Experimental Progress for reliable Quantum Networks –
In recent years, Quantum Networks have gained increasing importance in research. They have the potential not only to enhance the security of critical infrastructures but also to enable new applications, such as the secure interconnection of Quantum Computers. However, the realization of such networks is technologically challenging. For example, Quantum Communication suffers from unavoidable photon losses during transmission. These losses often prevent the successful generation of entangled Quantum States between distant nodes. A promising approach to address this problem is the use of heralded protocols: through appropriate measurements at the sender or receiver node, it can be indicated whether the desired Quantum State has actually been generated. Failed transmission attempts can thus be reliably identified and discarded. Against this background, a new paper involving the QR.N consortium was published in mid-December 2025.

● **SUPPLIED DATA**

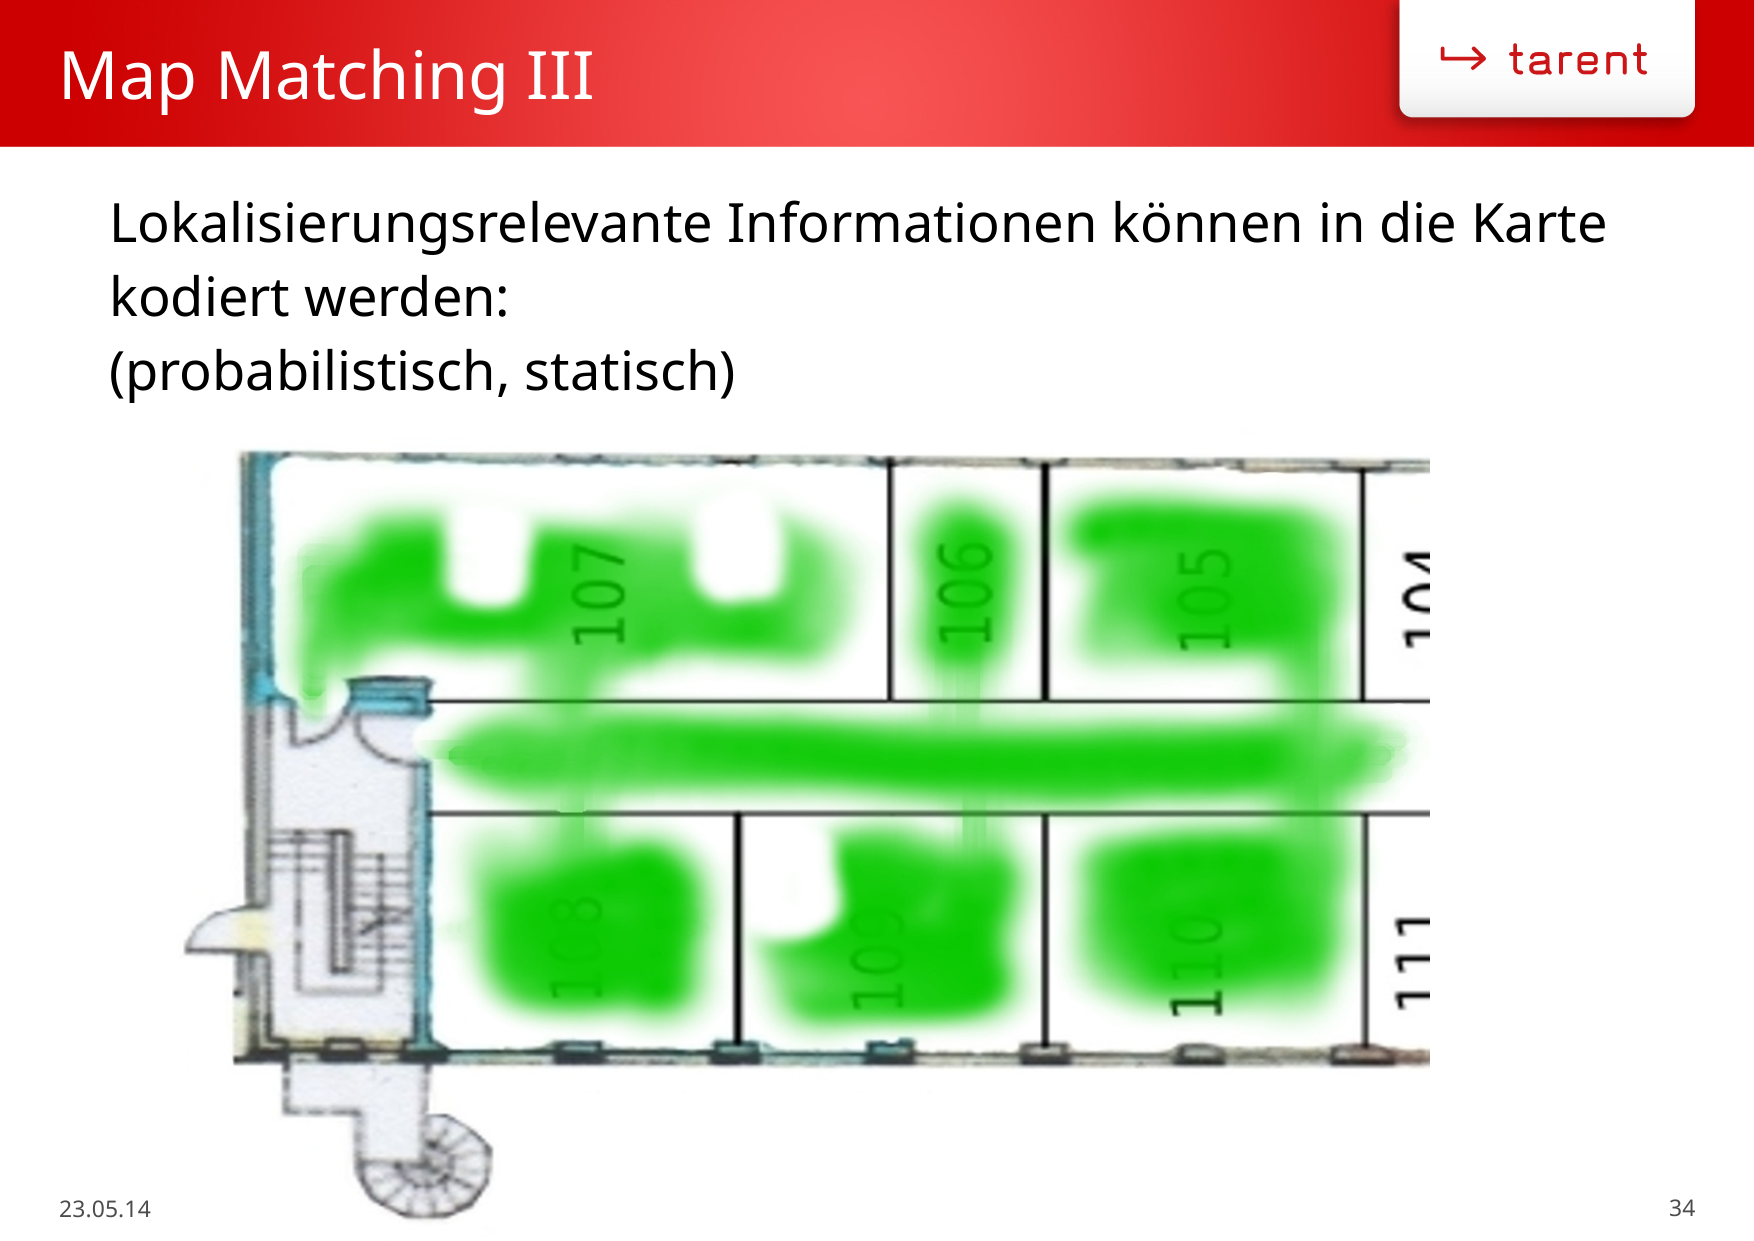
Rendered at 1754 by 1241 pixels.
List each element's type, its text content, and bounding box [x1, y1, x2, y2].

● **GOAL**
List each distinct two-word term in the quantum networks text that begins with the capitalized word "Quantum," counting singular and plural forms as separate terms.

● **RESPONSE BELOW**
Quantum Networks, Quantum Computers, Quantum Communication, Quantum States, Quantum State